Clara et Hannah ouvrent leur blog, au printemps 2011 : l'écureuil du net ! à lire absolument !!!!
Merci à François Bon, qui a accueilli sur Publie.net les Carnets Lointains, et le Manuel anti-onirique.

jeudi 10 février 2011

L'∞, 13

Ce fut plus que cela, pour tout dire. Au sortir du métro, il y avait la possibilité d'Ulysse. On croise bien des ombres, des silhouettes, des souvenirs, des traces même, on en conviendra, alors pour quelle obscure raison ne pourrait-on aussi croiser la possibilité d'un homme, et ce soir là, en sortant du métro, aux premiers moments du crépuscule, c'est elle que j'ai croisée, elle, la possibilité d'Ulysse. Nos regards dans les miroirs soutiennent des reflets, et les regards des reflets, le jeu peut aller à l'∞, il suffit pour cela de deux miroirs en quinconce, et le monde entre ces deux surfaces se fait un écho ∞. Alors pourquoi ne pourrait-on croiser un possible ?

Il suffit de déjouer la linéarité du temps, et l'écrasement de l'actuel.

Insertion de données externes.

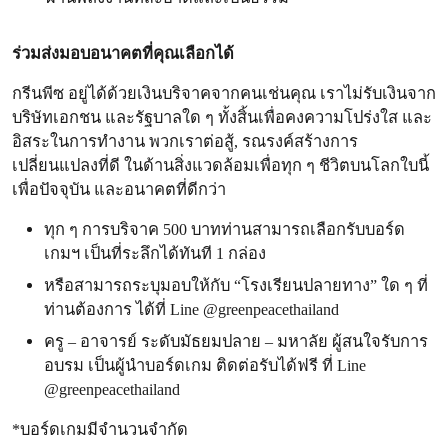
ร่วมส่งมอบอนาคตที่คุณเลือกได้
กรีนพีซ อยู่ได้ด้วยเงินบริจาคจากคนเช่นคุณ เราไม่รับเงินจาก
บริษัทเอกชน และรัฐบาลใด ๆ ทั้งสิ้นเพื่อคงความโปร่งใส และ
อิสระในการทำงาน พวกเราต่อสู้, รณรงค์สร้างการ
เปลี่ยนแปลงที่ดี ในด้านสิ่งแวดล้อมเพื่อทุก ๆ ชีวิตบนโลกใบนี้
เพื่อปัจจุบัน และอนาคตที่ดีกว่า
ทุก ๆ การบริจาค 500 บาทท่านสามารถเลือกรับบอร์ด
เกมฯ เป็นที่ระลึกได้ทันที 1 กล่อง
หรือสามารถระบุมอบให้กับ “โรงเรียนปลายทาง” ใด ๆ ที่
ท่านต้องการ ได้ที่ Line @greenpeacethailand
ครู – อาจารย์ ระดับมัธยมปลาย – มหาลัย ผู้สนใจรับการ
อบรม เป็นผู้นำบอร์ดเกม ติดต่อรับได้ฟรี ที่ Line
@greenpeacethailand
*บอร์ดเกมมีจำนวนจำกัด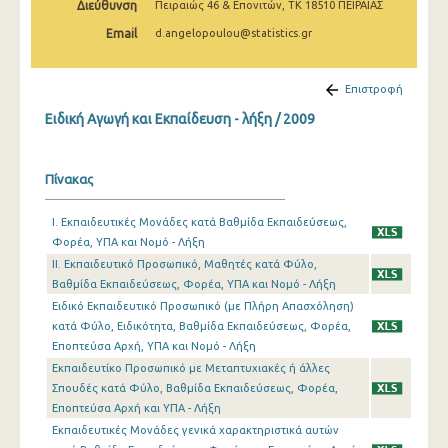
Διεύθυνση
Πειραιώς 46 & Επονιτών, ΤΚ 18510 ΠΕΙΡΑΙΑΣ
2008
Email
d.angelopoulou@statistics.gr
2007
2006
Επιστροφή
Ειδική Αγωγή και Εκπαίδευση - λήξη / 2009
2005
2004
Πίνακας
2003
I. Εκπαιδευτικές Μονάδες κατά Βαθμίδα Εκπαιδεύσεως,
2002
Φορέα, ΥΠΑ και Νομό - Λήξη
II. Εκπαιδευτικό Προσωπικό, Μαθητές κατά Φύλο,
2001
Βαθμίδα Εκπαιδεύσεως, Φορέα, ΥΠΑ και Νομό - Λήξη
2000
Ειδικό Εκπαιδευτικό Προσωπικό (με Πλήρη Απασχόληση)
κατά Φύλο, Ειδικότητα, Βαθμίδα Εκπαιδεύσεως, Φορέα,
1999
Εποπτεύσα Αρχή, ΥΠΑ και Νομό - Λήξη
Εκπαιδευτίκο Προσωπικό με Μεταπτυχιακές ή άλλες
Σπουδές κατά Φύλο, Βαθμίδα Εκπαιδεύσεως, Φορέα,
Εποπτεύσα Αρχή και ΥΠΑ - Λήξη
Εκπαιδευτικές Μονάδες γενικά χαρακτηριστικά αυτών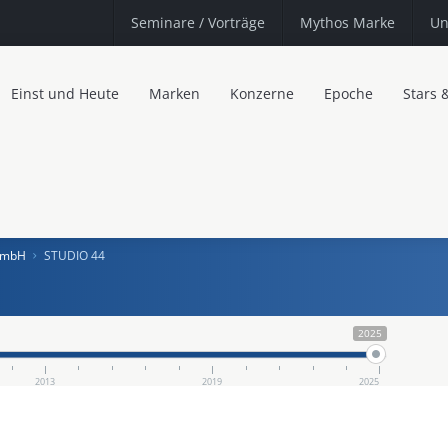
Seminare
/ Vorträge
Mythos Marke
Un
Einst und Heute
Marken
Konzerne
Epoche
Stars 
 GmbH
STUDIO 44
2025
2013
2019
2025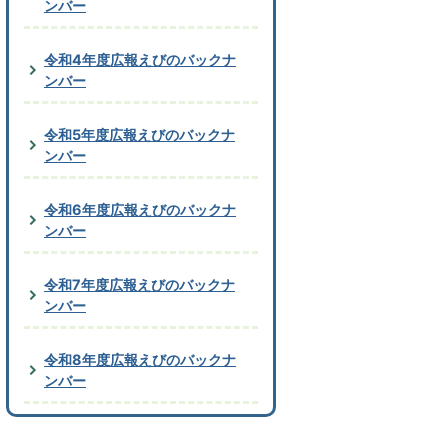
ンバー
令和4年度広報えびのバックナ
ンバー
令和5年度広報えびのバックナ
ンバー
令和6年度広報えびのバックナ
ンバー
令和7年度広報えびのバックナ
ンバー
令和8年度広報えびのバックナ
ンバー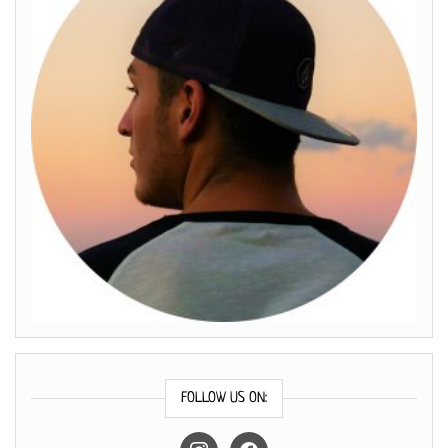
FOLLOW US ON:
instagram
facebook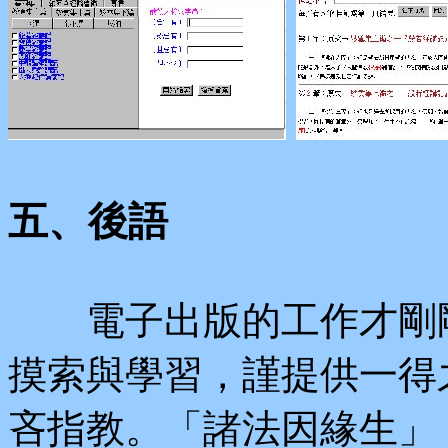
五、後語
電子出版的工作才剛剛
摸索與學習，謹提供一得
吝指教。「諸法因緣生」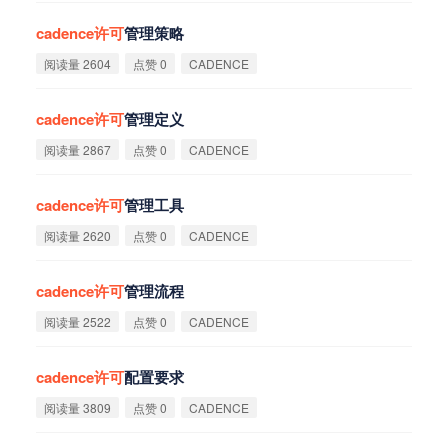
cadence
许
可
管理策略
阅读量 2604
点赞 0
CADENCE
cadence
许
可
管理定义
阅读量 2867
点赞 0
CADENCE
cadence
许
可
管理工具
阅读量 2620
点赞 0
CADENCE
cadence
许
可
管理流程
阅读量 2522
点赞 0
CADENCE
cadence
许
可
配置要求
阅读量 3809
点赞 0
CADENCE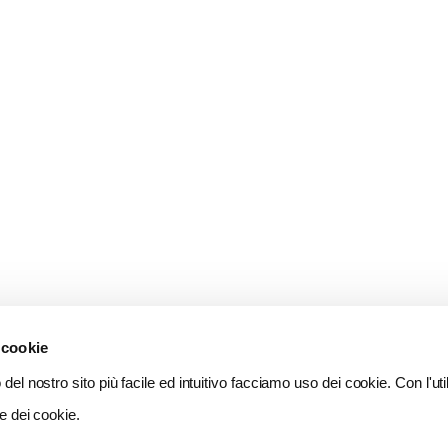
 cookie
del nostro sito più facile ed intuitivo facciamo uso dei cookie. Con l'util
e dei cookie.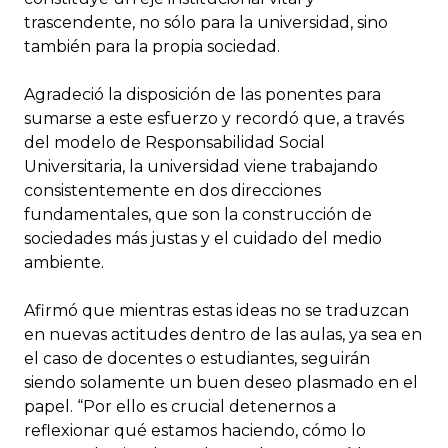
trascendente, no sólo para la universidad, sino
también para la propia sociedad.
Agradeció la disposición de las ponentes para
sumarse a este esfuerzo y recordó que, a través
del modelo de Responsabilidad Social
Universitaria, la universidad viene trabajando
consistentemente en dos direcciones
fundamentales, que son la construcción de
sociedades más justas y el cuidado del medio
ambiente.
Afirmó que mientras estas ideas no se traduzcan
en nuevas actitudes dentro de las aulas, ya sea en
el caso de docentes o estudiantes, seguirán
siendo solamente un buen deseo plasmado en el
papel. “Por ello es crucial detenernos a
reflexionar qué estamos haciendo, cómo lo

Sous ces deux conditions, la compagnie fut ainsi composée, au bord de l'eau (qu'on entendait à peine) : une femme regardait la mer, un sourire énigmatique aux lèvres, mains dans les poches, et j'ai échangé avec elle un regard, et derrière elle, à quelques pas, une autre vint se placer, un peu en retrait, dont le visage n'est pas apparu. Nous formions un triangle défait, quand apparut un musicien, du moins tenait-il à la main une guitare minuscule, qui semblait presque un jouet et à laquelle il manquait toutes les cordes. Il se contentait donc de psalmodier — aurait-il pu faire autrement ? — quelques paroles répétitives, face à la mer, et de marquer le rythme sur le ventre de l'instrument, sur lequel ses mains paraissaient disproportionnées.

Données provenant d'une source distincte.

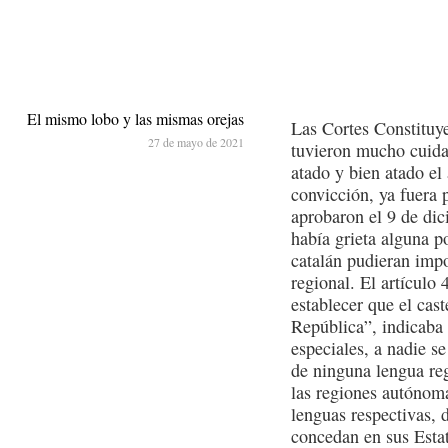
El mismo lobo y las mismas orejas
Las Cortes Constituy
27 de mayo de 2021
tuvieron mucho cuidad
atado y bien atado el
convicción, ya fuera p
aprobaron el 9 de dic
había grieta alguna p
catalán pudieran impo
regional. El artículo
establecer que el cast
República”, indicaba 
especiales, a nadie se
de ninguna lengua re
las regiones autónoma
lenguas respectivas, 
concedan en sus Estat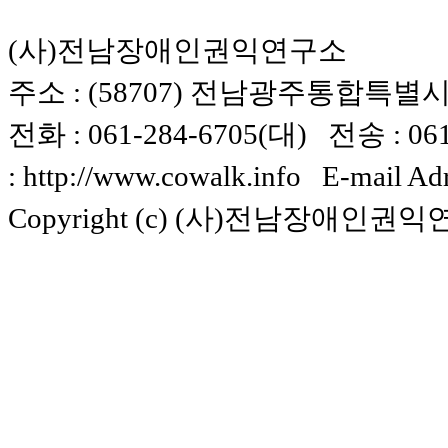
(사)전남장애인권익연구소
주소 : (58707) 전남광주통합특별시 
전화 : 061-284-6705(대) 전송 : 061-
: http://www.cowalk.info E-mail Ad
Copyright (c) (사)전남장애인권익연구소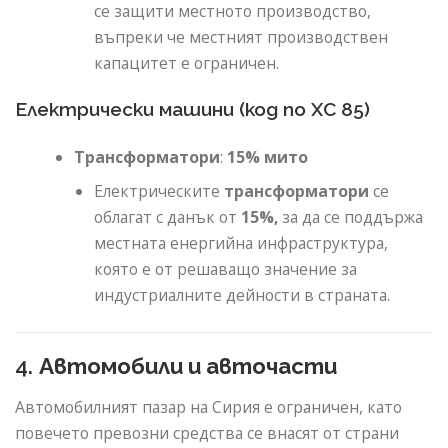
се защити местното производство,
въпреки че местният производствен
капацитет е ограничен.
Електрически машини (код по ХС 85)
Трансформатори
:
15% мито
Електрическите
трансформатори
се
облагат с данък от
15%,
за да се поддържа
местната енергийна инфраструктура,
която е от решаващо значение за
индустриалните дейности в страната.
4.
Автомобили и авточасти
Автомобилният пазар на Сирия е ограничен, като
повечето превозни средства се внасят от страни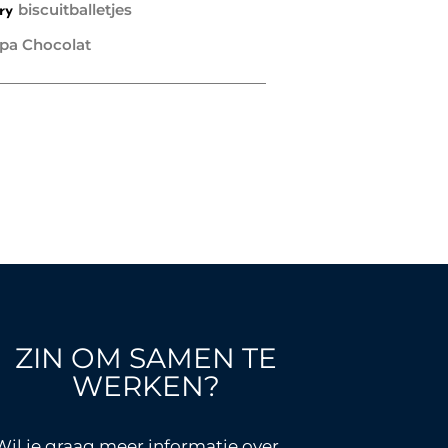
biscuitballetjes
ry
pa Chocolat
ZIN OM SAMEN TE
WERKEN?
Wil je graag meer informatie over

Et puis, si l'on fait fi de la linéarité du temps et de l'écrasement de l'actuel, face à la mer, à présent d'un bleu grisé tel que le crépuscule clair en produit, sous ces deux conditions, pendant que nous regardions seulement le mouvement minuscule de l'eau, dans le bassin rectangulaire du port, étaient-ce les bateaux, l'air, l'étrange odeur de sel qui ouvrait des possibles ?, je ne saurais pas le dire, mais assurément la possibilité d'Ulysse entra en scène, se faufila dans le décor contemporain et urbain, circulation du jour finissant, klaxon, et les lumières électriques, que nos silhouettes traversaient, mais il était possible de voir ce qu'il voyait, exactement ce roulis, et de sentir la même odeur très légèrement âpre que celle qu'il respira pendant tout le temps que dura son retour des lointains.

Alors à cet endroit même d'où nous nous dirigions vers les profondeurs du métro, la présence d'Ulysse traversa des mondes.